I’d say that’s right up there on the sensationalism scale with “Mobile Phones Rot Your Balls” from the same publication.
This is old news, although the part about the sperm is new. I heard of people burning their thighs and legs from using their laptop on their lap.
That’s why they’re called notebooks or portable computers, and not laptops, these days.
How in God’s name could you burn your thigh? Mine isn’t even that hot.
I’m in trouble. :bowser:
o/~Every sperm is sacred …
Lowers the chance of most elitist mac users of reproducing >_>
draconis I’ve been watning to say this for awhile so here goes, your avatar reminds me vaguely of a picture of a womans reproductive organs.
Go figure, technology provides a way to erase it’s own mistakes. Now if we could only come up with something to eliminate 1337 speakers…
Stuff I already knew, but neat for the information to be disseminated (de-semen-ated >.> ahahahaha I am so funny). Anyway, I once read an article about a guy who got 2nd (if not 3rd?) degree burns on his dick due to a laptop.
Why would killing sperm matter? You waste just as much wacking off…
Powerbooks G4 aren’t as hot as high end PC Laptops. Sorry to say it, but it looks like they got the egde. Again.
Vaguely? It is in fact the said female reproductive organs. With a pair of eyes drawn above them to look like a face.
And TD, if I’m wrong, tell me whatever the hell you feel like.
But I’m smart. I keep my notebook on a desk. Though I’m not one that should reproduce anyways.
I wanted to quote something else
Dammit, Lanyx. Just shut up. The male reproductive organs produce an unlimited amount of sperm, so killing them off through means of masturbation really is not detrimental to your ability to reproduce. What the sensationalist article about notebooks is trying to say is that the heat from said notebook computer can cause immense heat in the pubic regions, heating the testicles to the point where they are rendered useless.
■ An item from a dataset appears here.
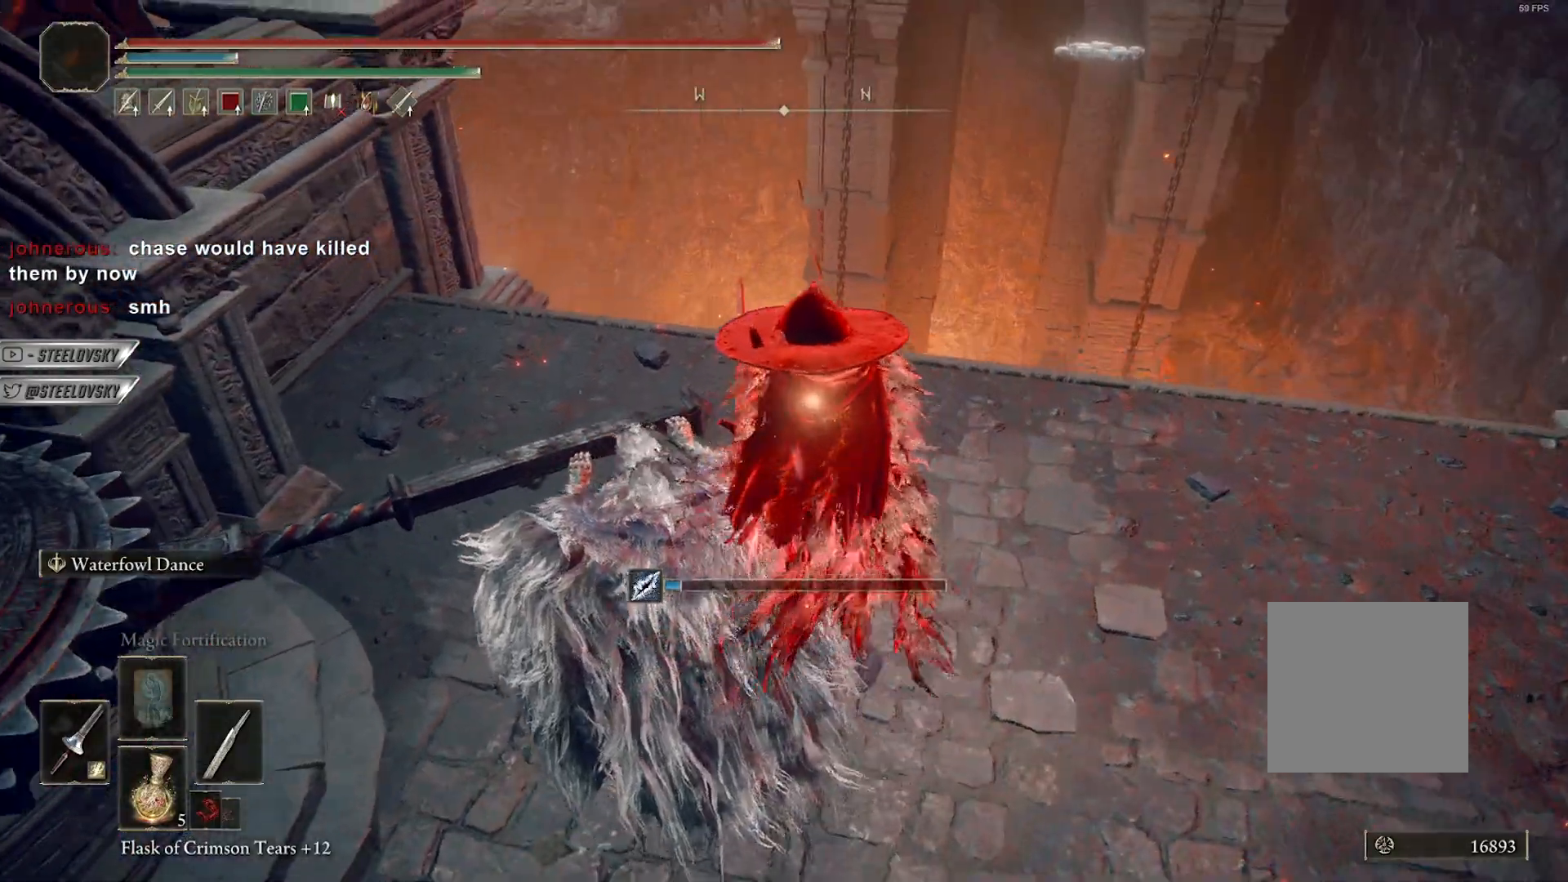
{"buttons": ["L2"], "left_stick": "up-left", "right_stick": "center", "events": [[133, "right_stick", "center"], [233, "right_stick", "down-left"], [417, "L2", "down"], [500, "right_stick", "center"]]}
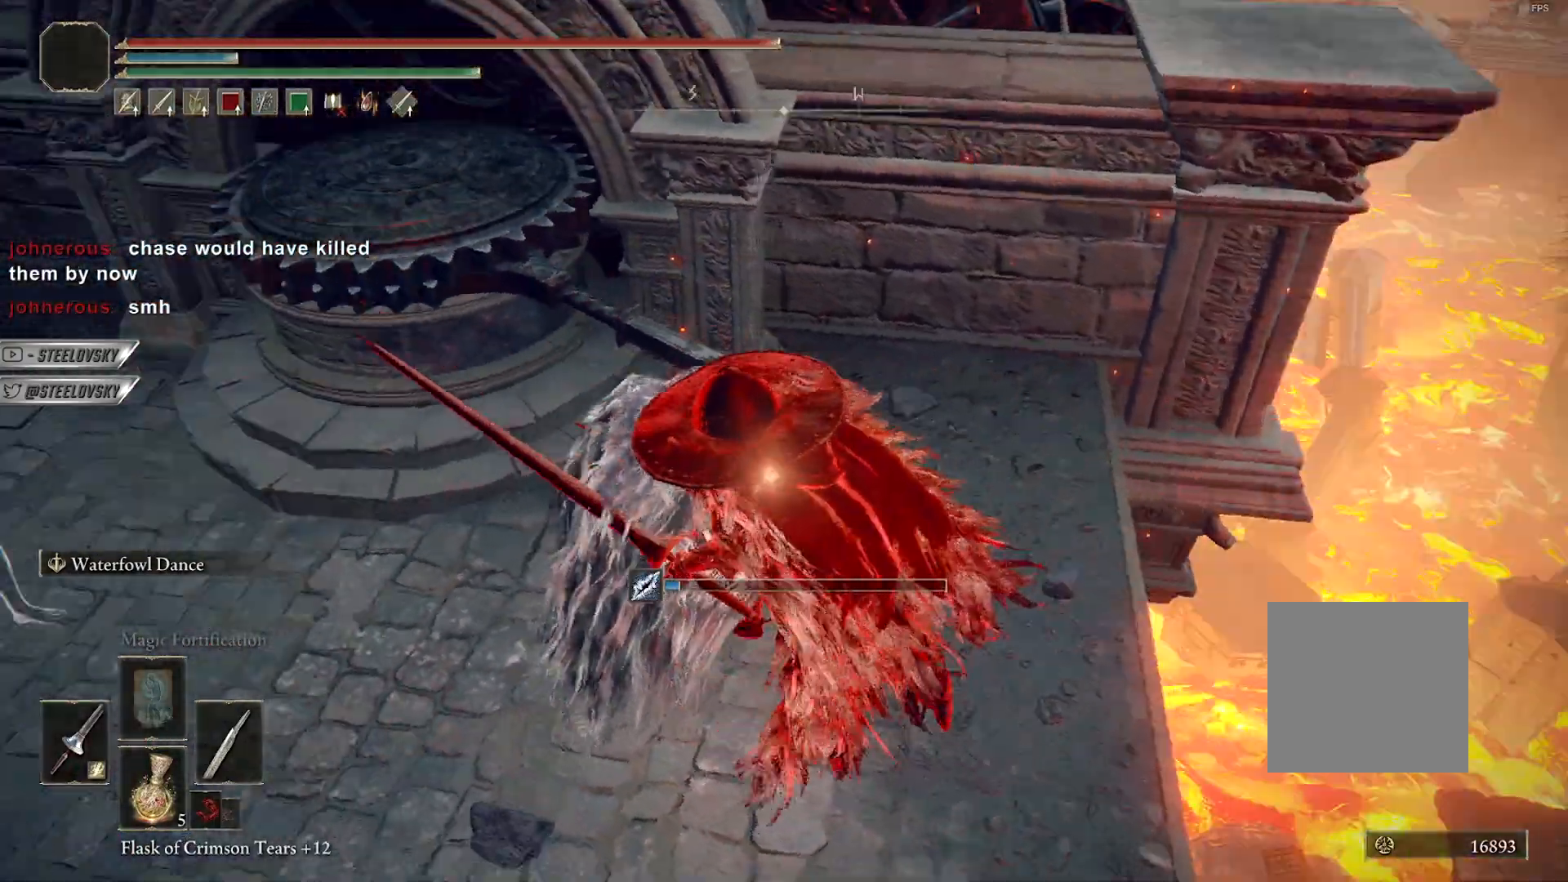
{"buttons": ["L2"], "left_stick": "up-left", "right_stick": "left", "events": [[133, "right_stick", "down-left"], [300, "right_stick", "center"], [467, "right_stick", "left"]]}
And your comment had nothing to do with this topic. Did anyone else besides you(and me) even mention masturbation in this thread?
I read this a few days ago in the Rocky Mountain News/Denver Post.
Fun Fact: The Female Organs , however , do not produce an unlimited amount of eggs, and those are in fact wasted during a female’s menstrual cycle. The wasted eggs are termed as “menses”.
Lastly, I’d like to say, it’s better to remain silent and be thought of as a fool, than to open your mouth and remove all doubt.
It is, in fact, a demonic vagina. It’s supposed to scare you away from breeding.